Documentation

Pipeline Builder

How can I drop malformed CSV lines in a data pipeline build to avoid errors?

From the dataset preview section, use the Parsing options -> Drop jagged rows feature to drop malformed rows.

Timestamp: March 1, 2024

How can I union multiple datasets in a single transform without unioning different pairs of datasets?

You can connect all the datasets into the union board which takes an unlimited number of inputs, or you can drag-select all of the inputs and then click the union transform option.

Timestamp: April 11, 2024

Is there a batch operation for calling the LLM on the Use LLM board, or is it called per row?

The LLM is called per row, but the operations are parallelized across executors for speed.

Timestamp: March 28, 2024

Is there a way to extract text from an image in a PDF using OCR in Pipeline Builder?

Yes, in Pipeline Builder, you can extract text from images in a PDF by using the OCR (Optical Character Recognition) extraction method in the PDF text extraction transform.

Timestamp: April 10, 2024

What does the "Time bounded drop duplicates" function do when a row arrives later than the configured event time window?

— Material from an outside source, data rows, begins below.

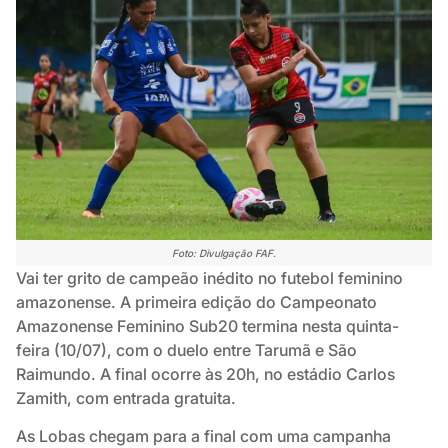
Foto: Divulgação FAF.
Vai ter grito de campeão inédito no futebol feminino
amazonense. A primeira edição do Campeonato
Amazonense Feminino Sub20 termina nesta quinta-
feira (10/07), com o duelo entre Tarumã e São
Raimundo. A final ocorre às 20h, no estádio Carlos
Zamith, com entrada gratuita.
As Lobas chegam para a final com uma campanha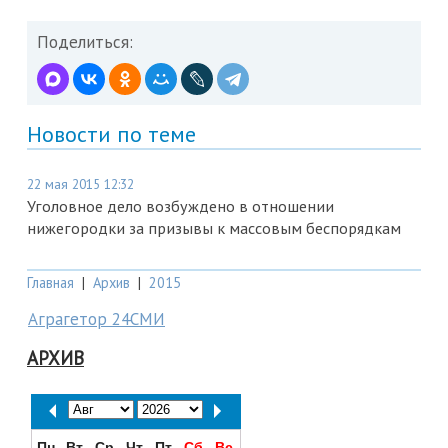
Поделиться:
Новости по теме
22 мая 2015 12:32
Уголовное дело возбуждено в отношении
нижегородки за призывы к массовым беспорядкам
Главная
|
Архив
|
2015
Аграгетор 24СМИ
АРХИВ
Пн
Вт
Ср
Чт
Пт
Сб
Вс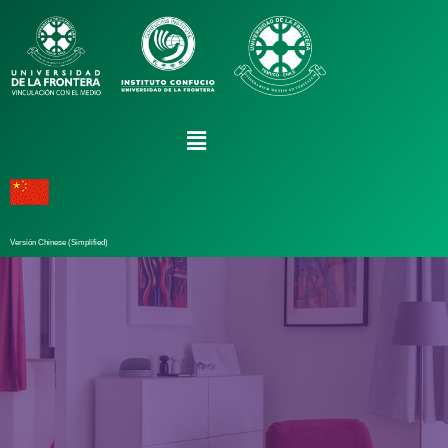
Versión Chinese (Simplified)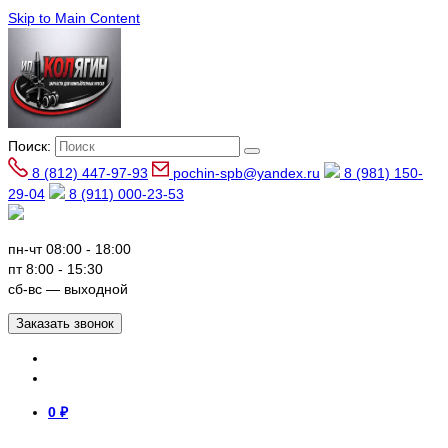
Skip to Main Content
Поиск:
8 (812) 447-97-93
pochin-spb@yandex.ru
8 (981) 150-
29-04
8 (911) 000-23-53
пн-чт 08:00 - 18:00
пт 8:00 - 15:30
сб-вс — выходной
Заказать звонок
0
₽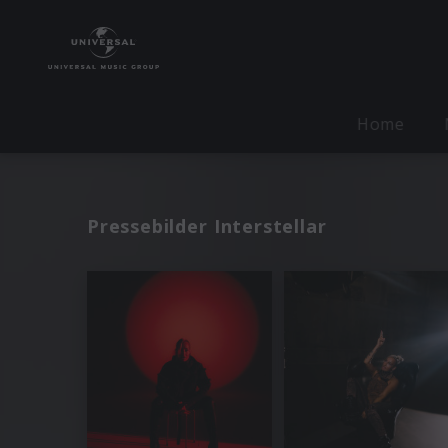
Home
Pressebilder Interstellar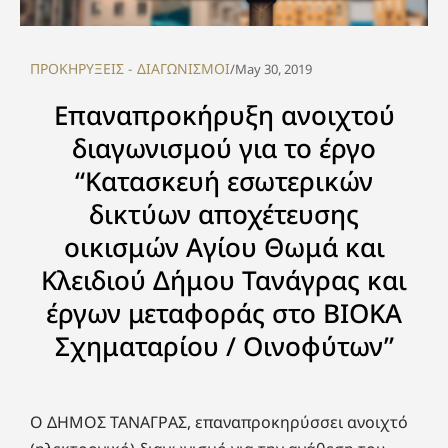
ΠΡΟΚΗΡΥΞΕΙΣ - ΔΙΑΓΩΝΙΣΜΟΙ
/
May 30, 2019
Επαναπροκήρυξη ανοιχτού
διαγωνισμού για το έργο
“Κατασκευή εσωτερικών
δικτύων αποχέτευσης
οικισμών Αγίου Θωμά και
Κλειδιού Δήμου Τανάγρας και
έργων μεταφοράς στο ΒΙΟΚΑ
Σχηματαρίου / Οινοφύτων”
Ο ΔΗΜΟΣ ΤΑΝΑΓΡΑΣ, επαναπροκηρύσσει ανοιχτό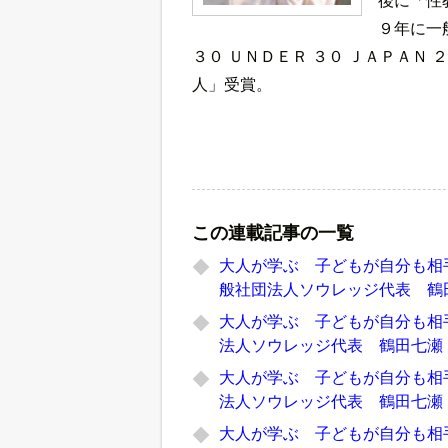
９年に一
３０ ＵＮＤＥＲ ３０ ＪＡＰＡＮ
人」受賞。
この連載記事の一覧
大人が学ぶ 子どもが自分も相
般社団法人ソウレッジ代表 鶴
大人が学ぶ 子どもが自分も相
法人ソウレッジ代表 鶴田七瀬
大人が学ぶ 子どもが自分も相
法人ソウレッジ代表 鶴田七瀬
大人が学ぶ 子どもが自分も相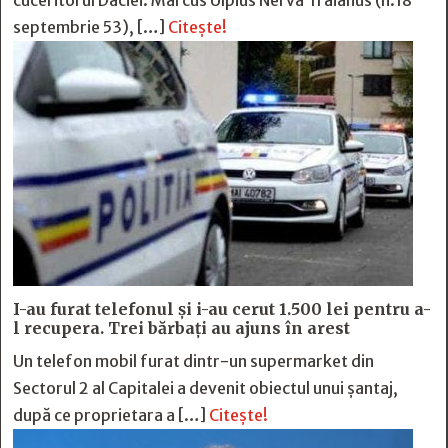
cuceritorul Daciei. Marcus Ulpius Nerva Traianus (n.18
septembrie 53), […]
Citește!
I-au furat telefonul și i-au cerut 1.500 lei pentru a-
l recupera. Trei bărbați au ajuns în arest
Un telefon mobil furat dintr-un supermarket din
Sectorul 2 al Capitalei a devenit obiectul unui șantaj,
după ce proprietara a […]
Citește!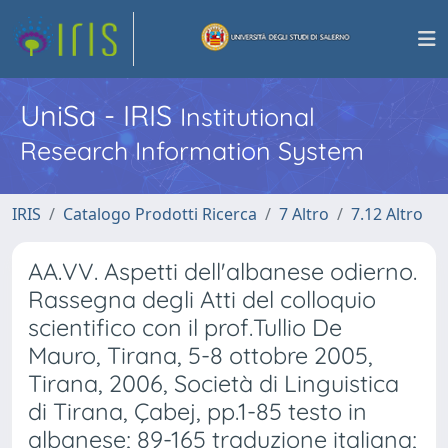
UniSa - IRIS
Institutional
Research Information System
IRIS
Catalogo Prodotti Ricerca
7 Altro
7.12 Altro
AA.VV. Aspetti dell'albanese odierno.
Rassegna degli Atti del colloquio
scientifico con il prof.Tullio De
Mauro, Tirana, 5-8 ottobre 2005,
Tirana, 2006, Società di Linguistica
di Tirana, Çabej, pp.1-85 testo in
albanese; 89-165 traduzione italiana;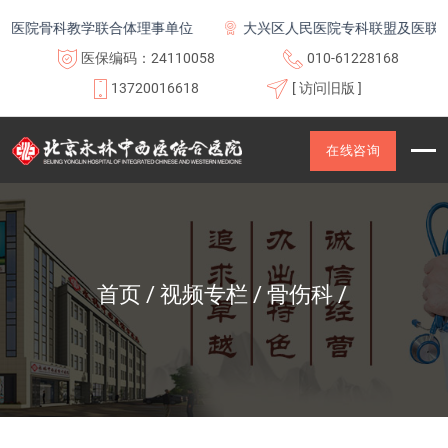
医院骨科教学联合体理事单位
大兴区人民医院专科联盟及医联体成
医保编码：24110058
010-61228168
13720016618
[ 访问旧版 ]
在线咨询
首页
视频专栏
骨伤科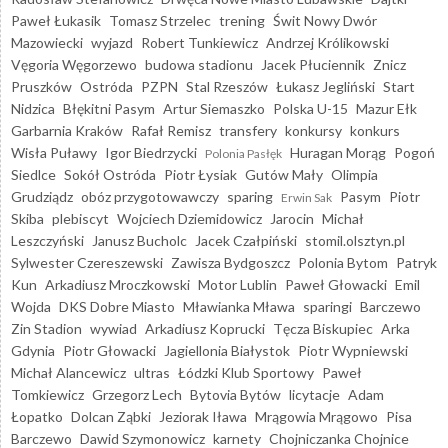
Paweł Łukasik
Tomasz Strzelec
trening
Świt Nowy Dwór
Mazowiecki
wyjazd
Robert Tunkiewicz
Andrzej Królikowski
Vęgoria Węgorzewo
budowa stadionu
Jacek Płuciennik
Znicz
Pruszków
Ostróda
PZPN
Stal Rzeszów
Łukasz Jegliński
Start
Nidzica
Błękitni Pasym
Artur Siemaszko
Polska U-15
Mazur Ełk
Garbarnia Kraków
Rafał Remisz
transfery
konkursy
konkurs
Wisła Puławy
Igor Biedrzycki
Huragan Morąg
Pogoń
Polonia Pasłęk
Siedlce
Sokół Ostróda
Piotr Łysiak
Gutów Mały
Olimpia
Grudziądz
obóz przygotowawczy
sparing
Pasym
Piotr
Erwin Sak
Skiba
plebiscyt
Wojciech Dziemidowicz
Jarocin
Michał
Leszczyński
Janusz Bucholc
Jacek Czałpiński
stomil.olsztyn.pl
Sylwester Czereszewski
Zawisza Bydgoszcz
Polonia Bytom
Patryk
Kun
Arkadiusz Mroczkowski
Motor Lublin
Paweł Głowacki
Emil
Wojda
DKS Dobre Miasto
Mławianka Mława
sparingi
Barczewo
Zin Stadion
wywiad
Arkadiusz Koprucki
Tęcza Biskupiec
Arka
Gdynia
Piotr Głowacki
Jagiellonia Białystok
Piotr Wypniewski
Michał Alancewicz
ultras
Łódzki Klub Sportowy
Paweł
Tomkiewicz
Grzegorz Lech
Bytovia Bytów
licytacje
Adam
Łopatko
Dolcan Ząbki
Jeziorak Iława
Mrągowia Mrągowo
Pisa
Barczewo
Dawid Szymonowicz
karnety
Chojniczanka Chojnice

The Time bounded drop duplicates function will drop any row that arrives later than the configured event time window, regardless of whether it is a duplicate or not.

Timestamp: March 20, 2024

Can I replace the output for pipeline A with new datasets and then have the previous output datasets from pipeline A be the output for a different pipeline (pipeline B), ensuring all pipeline output schemas are the same?

Yes, you can overwrite a dataset with a new output in Pipeline Builder, which is a one-time action that changes the ownership of an existing dataset to a new output. You can configure the desired datasets as outputs for pipeline B, provided you have the necessary permissions and follow the required steps. It's crucial that all pipeline output schemas match the input transform node schema to avoid errors and successfully deploy the pipeline.

Timestamp: April 13, 2024

How can I implement a custom User-Defined Function (UDF) to use in Pipeline Builder?

To implement a custom User-Defined Function (UDF) in Pipeline Builder, refer to documentation on creating and using UDFs as well as how to run arbitrary Java code in Pipeline Builder.

Timestamp: April 19, 2024

How can I add row numbers to a dataset that is built by uploading CSV files?

You can enable the Row number via the Edit schema option in the dataset preview.

Timestamp: April 18, 2024

How can I convert struct columns to JSON strings in Pipeline Builder?

The JSON to string expression can be used to convert struct columns to JSON strings.

Timestamp: June 14, 2024

Why is there a discrepancy in row counts between the preview of a deployed dataset in Pipeline Builder and the actual dataset view?

The discrepancy could be caused if input sampling strategies are applied in the preview. Also, consider that non-deterministic transformations may vary row counts.

Timestamp: June 28, 2024

How do you clean up checkpoint datasets created by a pipeline?

Move the pipeline that created the checkpoint dataset to the trash, and it should also move the checkpoint dataset to the trash.

Timestamp: April 24, 2024

How can `null` string values be mapped to a specific string (for example, "no data") in a Pipeline Builder pipeline?

There are two methods to achieve this in a Pipeline Builder pipeline:

Use the Coalesce function. For instance, A = coalesce(A, "no data"). If A is null, it will return "no data".
Use the Case board.

Both methods allow for the mapping of null values to a specified string.

Timestamp: July 11, 2024

Is there a method to impute `null` values in a group of columns?

Yes, you can use the Apply To Multiple Columns transform to impute null values across different columns.